After running it you’ll notice a new directory named quickstart-pytorch has been created. It should have the following structure:

quickstart-pytorch
├── pytorchexample
│   ├── __init__.py
│   ├── client_app.py   # Defines your ClientApp
│   ├── server_app.py   # Defines your ServerApp
│   └── task.py         # Defines your model, training and data loading
├── pyproject.toml      # Project metadata like dependencies and configs
└── README.md

Next, we install the project and its dependencies, which are specified in the pyproject.toml file.

$ cd quickstart-pytorch
$ pip install -e .

Before we dive into federated learning, we’ll take a look at the dataset that we’ll be using for this tutorial, which is the CIFAR-10 dataset, and run a simple centralized training pipeline using PyTorch.

The `CIFAR-10` dataset¶

Federated learning can be applied to many different types of tasks across different domains. In this tutorial, we introduce federated learning by training a simple convolutional neural network (CNN) on the popular CIFAR-10 dataset. CIFAR-10 can be used to train image classifiers that distinguish between images from ten different classes: ‘airplane’, ‘automobile’, ‘bird’, ‘cat’, ‘deer’, ‘dog’, ‘frog’, ‘horse’, ‘ship’, and ‘truck’.

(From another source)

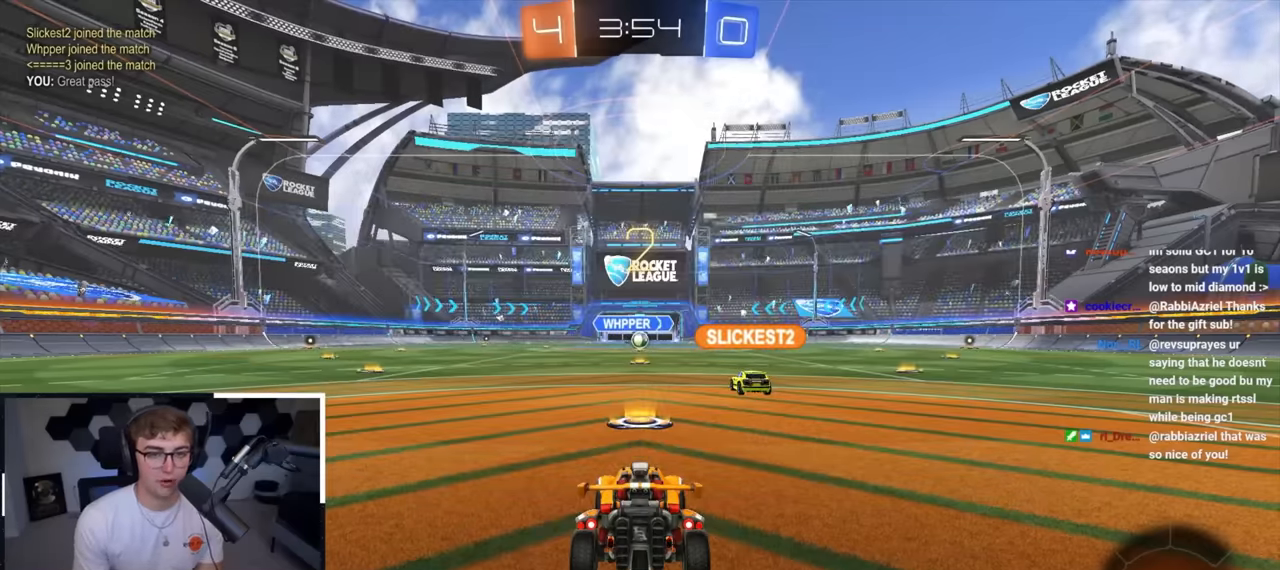
{"buttons": [], "left_stick": "up", "right_stick": "right", "events": [[483, "right_stick", "right"]]}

We simulate having multiple datasets from multiple organizations (also called the “cross-silo” setting in federated learning) by splitting the original CIFAR-10 dataset into multiple partitions. Each partition will represent the data from a single organization. We’re doing this purely for experimentation purposes. In the real world there’s no need for data splitting because each organization already has their own data (the data is naturally partitioned).

Each organization will act as a client in the federated learning system. Having ten organizations participate in a federation means having ten clients connected to the federated learning server.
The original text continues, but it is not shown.